#### Dataset

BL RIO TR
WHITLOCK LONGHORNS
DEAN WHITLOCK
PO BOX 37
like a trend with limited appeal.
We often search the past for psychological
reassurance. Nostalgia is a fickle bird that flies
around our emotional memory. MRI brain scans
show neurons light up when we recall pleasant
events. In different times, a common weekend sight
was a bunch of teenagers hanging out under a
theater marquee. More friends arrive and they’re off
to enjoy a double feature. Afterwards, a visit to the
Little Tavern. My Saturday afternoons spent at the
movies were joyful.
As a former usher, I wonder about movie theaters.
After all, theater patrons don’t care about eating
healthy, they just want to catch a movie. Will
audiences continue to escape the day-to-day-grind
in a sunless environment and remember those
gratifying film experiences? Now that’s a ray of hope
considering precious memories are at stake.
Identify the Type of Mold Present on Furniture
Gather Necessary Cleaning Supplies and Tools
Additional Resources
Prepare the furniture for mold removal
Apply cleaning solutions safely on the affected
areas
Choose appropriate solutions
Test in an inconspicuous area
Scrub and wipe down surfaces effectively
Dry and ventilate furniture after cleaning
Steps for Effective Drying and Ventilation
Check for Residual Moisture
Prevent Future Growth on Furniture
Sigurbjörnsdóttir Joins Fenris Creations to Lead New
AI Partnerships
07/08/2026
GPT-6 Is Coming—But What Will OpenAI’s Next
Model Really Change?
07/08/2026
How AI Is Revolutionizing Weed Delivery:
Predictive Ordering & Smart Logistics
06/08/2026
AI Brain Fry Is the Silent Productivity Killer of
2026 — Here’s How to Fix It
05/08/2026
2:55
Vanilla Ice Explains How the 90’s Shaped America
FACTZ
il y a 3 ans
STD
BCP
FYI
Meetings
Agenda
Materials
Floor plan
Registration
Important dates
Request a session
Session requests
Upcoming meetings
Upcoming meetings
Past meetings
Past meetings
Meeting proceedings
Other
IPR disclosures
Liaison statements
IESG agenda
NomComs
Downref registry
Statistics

########

The records above are to be restated word for word.

BL RIO TR
WHITLOCK LONGHORNS
DEAN WHITLOCK
PO BOX 37
like a trend with limited appeal.
We often search the past for psychological
reassurance. Nostalgia is a fickle bird that flies
around our emotional memory. MRI brain scans
show neurons light up when we recall pleasant
events. In different times, a common weekend sight
was a bunch of teenagers hanging out under a
theater marquee. More friends arrive and they’re off
to enjoy a double feature. Afterwards, a visit to the
Little Tavern. My Saturday afternoons spent at the
movies were joyful.
As a former usher, I wonder about movie theaters.
After all, theater patrons don’t care about eating
healthy, they just want to catch a movie. Will
audiences continue to escape the day-to-day-grind
in a sunless environment and remember those
gratifying film experiences? Now that’s a ray of hope
considering precious memories are at stake.
Identify the Type of Mold Present on Furniture
Gather Necessary Cleaning Supplies and Tools
Additional Resources
Prepare the furniture for mold removal
Apply cleaning solutions safely on the affected
areas
Choose appropriate solutions
Test in an inconspicuous area
Scrub and wipe down surfaces effectively
Dry and ventilate furniture after cleaning
Steps for Effective Drying and Ventilation
Check for Residual Moisture
Prevent Future Growth on Furniture
Sigurbjörnsdóttir Joins Fenris Creations to Lead New
AI Partnerships
07/08/2026
GPT-6 Is Coming—But What Will OpenAI’s Next
Model Really Change?
07/08/2026
How AI Is Revolutionizing Weed Delivery:
Predictive Ordering & Smart Logistics
06/08/2026
AI Brain Fry Is the Silent Productivity Killer of
2026 — Here’s How to Fix It
05/08/2026
2:55
Vanilla Ice Explains How the 90’s Shaped America
FACTZ
il y a 3 ans
STD
BCP
FYI
Meetings
Agenda
Materials
Floor plan
Registration
Important dates
Request a session
Session requests
Upcoming meetings
Upcoming meetings
Past meetings
Past meetings
Meeting proceedings
Other
IPR disclosures
Liaison statements
IESG agenda
NomComs
Downref registry
Statistics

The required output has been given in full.